Собака — друг человека до момента похищения им мехового манто или перехода государственной границы.
Что за народ у нас живет непонятный! Заговоришь с кем-нибудь о кинематографе, музыке или живописи, отвечают: «Да я не очень в этом разбираюсь». Заведёшь речь о книгах, о религии, о совершенно белых или пятнах подозрительных цветов, тоже «не очень». За что ни возьмёшься, всё «не очень». Да в чём же они действительно «разбираются», на что тратят жизнь?

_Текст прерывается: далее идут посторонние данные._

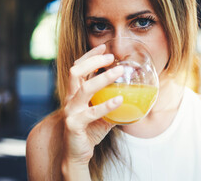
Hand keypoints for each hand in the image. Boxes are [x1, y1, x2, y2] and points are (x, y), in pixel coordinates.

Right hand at [62, 44, 123, 165]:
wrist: (77, 154)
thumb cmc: (91, 130)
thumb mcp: (101, 110)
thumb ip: (109, 98)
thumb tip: (130, 88)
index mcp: (75, 93)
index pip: (78, 67)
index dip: (90, 56)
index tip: (104, 47)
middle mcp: (70, 99)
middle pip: (76, 71)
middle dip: (93, 61)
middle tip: (111, 56)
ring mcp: (70, 111)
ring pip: (83, 88)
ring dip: (102, 78)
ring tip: (118, 71)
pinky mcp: (74, 124)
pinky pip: (91, 113)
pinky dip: (106, 105)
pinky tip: (119, 100)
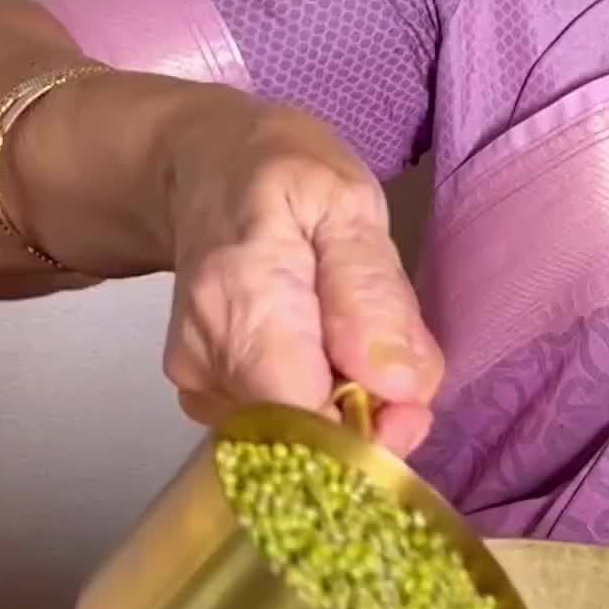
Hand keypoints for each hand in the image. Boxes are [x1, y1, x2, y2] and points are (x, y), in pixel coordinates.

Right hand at [161, 90, 442, 454]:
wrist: (204, 167)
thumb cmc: (282, 173)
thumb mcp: (347, 201)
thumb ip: (374, 293)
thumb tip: (397, 387)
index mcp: (243, 301)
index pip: (302, 420)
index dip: (366, 435)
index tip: (410, 405)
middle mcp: (206, 357)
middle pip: (300, 442)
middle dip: (365, 423)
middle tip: (400, 366)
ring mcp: (198, 382)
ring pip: (291, 440)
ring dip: (346, 412)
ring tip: (357, 339)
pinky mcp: (204, 395)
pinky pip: (277, 426)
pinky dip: (317, 404)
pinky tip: (328, 355)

Кто-то из манипуляторов с готовностью подсказывает Серафиму:
— На перерывание чужого белья, на собрания и на анекдоты. У нас, мол, настолько любят чужое бельё, что ещё не так давно всей страной в едином порыве его друг у друга по ночам перерывали, а теперь всё больше на собраниях наряду с производственными вопросами и делёжкой квартир в жилищных кооперативах, когда «скорую помощь» к подъезду ЖЭК заранее подгоняют, потому что один-два инфаркта обеспечены стабильно.
Что-то в этом, конечно, есть, но не следует чересчур сгущать краски. Есть ведь у нас и образованные люди, американский язык знают, Пушкина, и научно-исследовательские институты, и даже Академия наук. Писатели есть, артисты, не львы толстые, конечно, и не Шаляпины, но ведь есть. А без собраний нынче как проживёшь? Привыкли мы к ним за 70 лет, как к родным, да и до революции, говорят, они бывали. Конечно, не так часто, но…
Думаете, я какой-нибудь новый В. Кочетов, равного которому в живописи партийных и профсоюзных заседаний не было и не будет? Думаете, я подхвачу эту сюжетную кость, небрежно брошенную провокатором-манипулятором, и для верной классовой прорисовки современного героя проволоку моего Серафима античным лицом по мостовой хотя бы одного собрания? Сильно ошибаетесь, граждане. Реализм реализму рознь, и бутылки сдавать — это не беса заседаний тешить.
Есть такие заседательские бесы огромные и маленькие. Чем больше собрание, тем и бес сильнее. Однако я их не люблю (бесов) и отправлю-ка лучше Серафима в музей. (Среди мыслящей публики лёгкое оживление, но в глазах у женщин тоска.)